## ASSIGNED TASK
Rewrite every line from the one that contains "right hip: (50, 208, 7)" through the end of the lines, keeping each line that names a person, and scale each point's x, y and depth values by 1.05, rounding to whole numbers with halves going up.

-------- RECORDS FOR PROCESSING --------

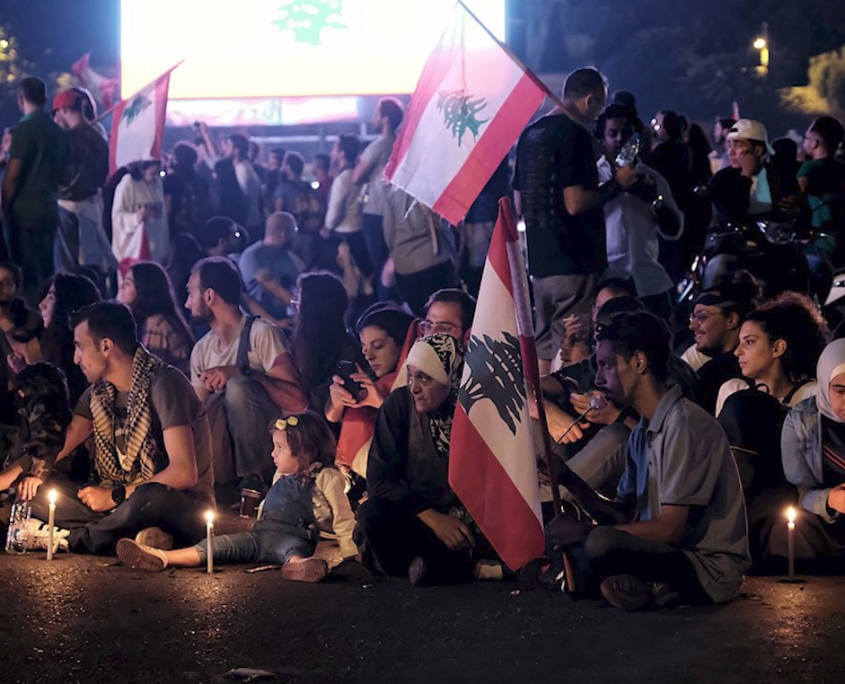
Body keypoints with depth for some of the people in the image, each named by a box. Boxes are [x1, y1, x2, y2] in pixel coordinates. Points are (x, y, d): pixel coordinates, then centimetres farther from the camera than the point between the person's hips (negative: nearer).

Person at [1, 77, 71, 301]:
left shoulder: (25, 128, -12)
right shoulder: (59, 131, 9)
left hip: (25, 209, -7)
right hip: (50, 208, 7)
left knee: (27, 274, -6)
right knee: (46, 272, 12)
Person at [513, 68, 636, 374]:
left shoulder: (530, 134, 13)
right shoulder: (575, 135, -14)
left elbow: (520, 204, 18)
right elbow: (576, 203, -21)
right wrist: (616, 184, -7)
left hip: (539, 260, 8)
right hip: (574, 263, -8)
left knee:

--------

## WRITTEN SOLUTION
right hip: (53, 218, 7)
left knee: (28, 288, -6)
right knee: (48, 286, 13)
Person at [513, 68, 636, 374]:
left shoulder: (557, 141, 14)
right shoulder: (604, 142, -15)
left elbow: (546, 214, 19)
right elbow: (605, 213, -22)
right wrist: (647, 193, -7)
left hip: (566, 273, 8)
right hip: (603, 276, -8)
left knee:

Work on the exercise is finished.